### Information given
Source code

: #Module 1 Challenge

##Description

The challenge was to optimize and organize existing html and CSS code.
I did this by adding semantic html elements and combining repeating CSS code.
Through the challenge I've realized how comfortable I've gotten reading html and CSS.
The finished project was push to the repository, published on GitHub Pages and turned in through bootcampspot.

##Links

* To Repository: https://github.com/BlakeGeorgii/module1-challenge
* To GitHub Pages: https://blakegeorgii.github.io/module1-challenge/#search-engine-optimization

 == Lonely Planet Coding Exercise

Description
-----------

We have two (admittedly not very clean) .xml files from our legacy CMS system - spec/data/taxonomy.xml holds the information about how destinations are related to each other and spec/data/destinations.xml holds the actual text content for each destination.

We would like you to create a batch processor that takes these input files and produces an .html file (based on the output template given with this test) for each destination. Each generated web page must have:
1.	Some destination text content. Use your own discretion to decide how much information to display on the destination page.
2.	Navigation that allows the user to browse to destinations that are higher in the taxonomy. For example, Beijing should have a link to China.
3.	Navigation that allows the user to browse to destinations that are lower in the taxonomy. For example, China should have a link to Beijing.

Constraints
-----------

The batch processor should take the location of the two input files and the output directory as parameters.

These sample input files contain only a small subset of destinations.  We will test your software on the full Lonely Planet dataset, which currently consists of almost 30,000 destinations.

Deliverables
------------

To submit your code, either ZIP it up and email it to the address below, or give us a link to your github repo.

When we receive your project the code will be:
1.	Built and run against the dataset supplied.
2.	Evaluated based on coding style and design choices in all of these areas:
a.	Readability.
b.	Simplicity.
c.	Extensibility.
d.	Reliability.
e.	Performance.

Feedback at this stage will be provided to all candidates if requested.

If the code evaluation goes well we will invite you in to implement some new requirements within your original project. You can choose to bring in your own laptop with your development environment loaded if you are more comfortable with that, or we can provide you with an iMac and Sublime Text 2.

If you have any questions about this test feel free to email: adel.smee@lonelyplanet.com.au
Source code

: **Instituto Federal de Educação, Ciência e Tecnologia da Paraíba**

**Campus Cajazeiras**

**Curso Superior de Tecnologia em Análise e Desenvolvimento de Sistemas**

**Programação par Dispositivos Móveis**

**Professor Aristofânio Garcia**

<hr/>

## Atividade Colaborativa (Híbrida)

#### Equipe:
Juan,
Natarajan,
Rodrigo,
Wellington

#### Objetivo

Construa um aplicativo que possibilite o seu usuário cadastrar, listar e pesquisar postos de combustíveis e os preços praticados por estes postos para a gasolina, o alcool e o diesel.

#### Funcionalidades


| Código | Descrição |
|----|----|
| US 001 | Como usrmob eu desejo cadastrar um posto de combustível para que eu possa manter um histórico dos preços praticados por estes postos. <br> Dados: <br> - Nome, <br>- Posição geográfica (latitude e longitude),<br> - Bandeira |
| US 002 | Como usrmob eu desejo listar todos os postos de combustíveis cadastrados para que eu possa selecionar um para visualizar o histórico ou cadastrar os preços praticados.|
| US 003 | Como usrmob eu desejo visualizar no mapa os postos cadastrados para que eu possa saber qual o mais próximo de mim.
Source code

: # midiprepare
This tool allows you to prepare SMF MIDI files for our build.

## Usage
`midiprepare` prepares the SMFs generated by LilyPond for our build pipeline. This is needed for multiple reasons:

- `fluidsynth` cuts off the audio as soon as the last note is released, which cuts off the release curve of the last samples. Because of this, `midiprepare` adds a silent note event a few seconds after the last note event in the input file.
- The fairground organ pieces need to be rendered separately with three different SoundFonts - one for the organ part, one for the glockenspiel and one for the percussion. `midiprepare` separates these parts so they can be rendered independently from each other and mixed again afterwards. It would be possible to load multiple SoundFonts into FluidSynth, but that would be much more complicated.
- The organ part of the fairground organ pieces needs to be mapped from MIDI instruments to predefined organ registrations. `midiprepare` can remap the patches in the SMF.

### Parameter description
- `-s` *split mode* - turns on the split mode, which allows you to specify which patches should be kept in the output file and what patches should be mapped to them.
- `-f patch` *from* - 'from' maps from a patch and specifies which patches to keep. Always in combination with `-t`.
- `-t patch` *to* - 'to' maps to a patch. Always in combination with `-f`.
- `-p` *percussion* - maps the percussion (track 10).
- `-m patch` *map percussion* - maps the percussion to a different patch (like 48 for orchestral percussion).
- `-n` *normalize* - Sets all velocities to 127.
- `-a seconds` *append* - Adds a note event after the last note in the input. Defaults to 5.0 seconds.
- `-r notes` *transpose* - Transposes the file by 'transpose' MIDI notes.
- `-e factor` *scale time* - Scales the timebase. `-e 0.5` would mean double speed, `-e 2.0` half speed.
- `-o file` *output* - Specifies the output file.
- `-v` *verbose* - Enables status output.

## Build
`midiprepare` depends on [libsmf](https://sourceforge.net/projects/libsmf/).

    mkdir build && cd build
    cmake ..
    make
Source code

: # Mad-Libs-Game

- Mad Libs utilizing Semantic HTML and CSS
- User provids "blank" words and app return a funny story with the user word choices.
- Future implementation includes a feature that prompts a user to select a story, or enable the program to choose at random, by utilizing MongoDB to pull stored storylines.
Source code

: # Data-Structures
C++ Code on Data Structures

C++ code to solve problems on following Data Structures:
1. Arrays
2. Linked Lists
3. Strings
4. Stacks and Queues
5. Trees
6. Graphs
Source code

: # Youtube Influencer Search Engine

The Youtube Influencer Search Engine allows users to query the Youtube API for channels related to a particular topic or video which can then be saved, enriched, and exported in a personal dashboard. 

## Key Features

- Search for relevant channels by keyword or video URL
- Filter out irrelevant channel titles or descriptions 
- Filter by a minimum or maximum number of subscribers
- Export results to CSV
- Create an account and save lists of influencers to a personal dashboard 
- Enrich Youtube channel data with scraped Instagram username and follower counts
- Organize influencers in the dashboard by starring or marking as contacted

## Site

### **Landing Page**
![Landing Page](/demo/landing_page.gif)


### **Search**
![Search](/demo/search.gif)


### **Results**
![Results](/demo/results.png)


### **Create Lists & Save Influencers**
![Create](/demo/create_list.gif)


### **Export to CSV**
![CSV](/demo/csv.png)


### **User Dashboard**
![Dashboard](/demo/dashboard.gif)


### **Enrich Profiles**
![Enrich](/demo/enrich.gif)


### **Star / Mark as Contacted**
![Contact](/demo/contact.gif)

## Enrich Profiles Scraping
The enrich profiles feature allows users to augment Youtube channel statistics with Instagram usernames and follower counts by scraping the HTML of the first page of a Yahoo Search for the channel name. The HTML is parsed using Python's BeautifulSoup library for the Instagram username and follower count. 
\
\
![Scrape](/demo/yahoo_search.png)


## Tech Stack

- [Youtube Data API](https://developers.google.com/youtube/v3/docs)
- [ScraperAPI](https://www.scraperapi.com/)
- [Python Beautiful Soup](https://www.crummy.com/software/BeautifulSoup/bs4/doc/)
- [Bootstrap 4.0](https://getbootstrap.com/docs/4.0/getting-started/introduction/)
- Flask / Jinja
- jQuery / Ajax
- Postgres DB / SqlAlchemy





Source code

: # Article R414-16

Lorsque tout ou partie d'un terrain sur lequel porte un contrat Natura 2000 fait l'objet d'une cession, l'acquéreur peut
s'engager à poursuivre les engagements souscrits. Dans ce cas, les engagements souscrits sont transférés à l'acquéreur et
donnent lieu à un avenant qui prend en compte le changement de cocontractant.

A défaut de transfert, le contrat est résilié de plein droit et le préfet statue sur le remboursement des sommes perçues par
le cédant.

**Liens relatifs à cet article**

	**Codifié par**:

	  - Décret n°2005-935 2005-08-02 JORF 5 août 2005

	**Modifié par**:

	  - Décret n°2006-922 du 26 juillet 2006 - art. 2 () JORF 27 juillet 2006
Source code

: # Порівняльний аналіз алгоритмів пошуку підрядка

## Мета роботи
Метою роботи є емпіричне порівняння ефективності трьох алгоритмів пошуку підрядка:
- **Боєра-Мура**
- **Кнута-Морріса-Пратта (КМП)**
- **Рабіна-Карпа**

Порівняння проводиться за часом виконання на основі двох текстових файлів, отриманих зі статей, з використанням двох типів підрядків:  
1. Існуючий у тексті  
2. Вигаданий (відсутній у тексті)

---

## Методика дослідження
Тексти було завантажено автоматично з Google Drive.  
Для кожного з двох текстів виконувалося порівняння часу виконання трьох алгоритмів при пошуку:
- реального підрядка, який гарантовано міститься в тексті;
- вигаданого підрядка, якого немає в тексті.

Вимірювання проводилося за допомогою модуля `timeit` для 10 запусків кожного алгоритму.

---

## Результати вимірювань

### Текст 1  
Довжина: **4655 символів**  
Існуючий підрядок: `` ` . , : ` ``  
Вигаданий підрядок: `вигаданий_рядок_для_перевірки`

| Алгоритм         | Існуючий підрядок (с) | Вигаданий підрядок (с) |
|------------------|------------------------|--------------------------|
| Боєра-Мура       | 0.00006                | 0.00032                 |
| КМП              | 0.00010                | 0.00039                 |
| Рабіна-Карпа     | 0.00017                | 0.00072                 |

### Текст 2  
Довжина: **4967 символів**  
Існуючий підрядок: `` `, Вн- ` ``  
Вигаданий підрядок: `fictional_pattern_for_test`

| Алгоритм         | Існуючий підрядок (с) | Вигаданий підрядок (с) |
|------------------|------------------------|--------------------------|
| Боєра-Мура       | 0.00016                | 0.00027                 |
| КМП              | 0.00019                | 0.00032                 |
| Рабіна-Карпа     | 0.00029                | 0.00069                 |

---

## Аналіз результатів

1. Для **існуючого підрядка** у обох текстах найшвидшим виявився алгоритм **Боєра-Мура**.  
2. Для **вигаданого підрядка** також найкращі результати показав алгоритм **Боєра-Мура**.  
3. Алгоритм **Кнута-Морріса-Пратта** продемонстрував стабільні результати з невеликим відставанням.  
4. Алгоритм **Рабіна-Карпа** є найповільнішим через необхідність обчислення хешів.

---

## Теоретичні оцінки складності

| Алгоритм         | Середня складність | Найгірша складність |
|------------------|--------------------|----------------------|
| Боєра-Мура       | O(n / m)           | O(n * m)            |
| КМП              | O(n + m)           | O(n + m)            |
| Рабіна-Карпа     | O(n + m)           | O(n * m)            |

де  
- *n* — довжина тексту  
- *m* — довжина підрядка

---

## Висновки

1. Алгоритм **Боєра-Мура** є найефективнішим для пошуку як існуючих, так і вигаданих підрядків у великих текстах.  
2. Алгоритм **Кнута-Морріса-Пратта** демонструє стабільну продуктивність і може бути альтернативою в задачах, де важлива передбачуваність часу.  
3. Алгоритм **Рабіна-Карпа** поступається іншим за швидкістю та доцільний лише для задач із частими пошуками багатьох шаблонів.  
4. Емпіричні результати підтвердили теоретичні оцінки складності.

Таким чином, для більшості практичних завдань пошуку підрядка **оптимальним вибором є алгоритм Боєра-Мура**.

### Required action
From the listing above, return the lines starting at the one with "the dataset supplied." and ending at the one with "If you have", both kept, exactly as they appear and nothing more.

### Answer space
1.	Built and run against the dataset supplied.
2.	Evaluated based on coding style and design choices in all of these areas:
a.	Readability.
b.	Simplicity.
c.	Extensibility.
d.	Reliability.
e.	Performance.

Feedback at this stage will be provided to all candidates if requested.

If the code evaluation goes well we will invite you in to implement some new requirements within your original project. You can choose to bring in your own laptop with your development environment loaded if you are more comfortable with that, or we can provide you with an iMac and Sublime Text 2.

If you have any questions about this test feel free to email: adel.smee@lonelyplanet.com.au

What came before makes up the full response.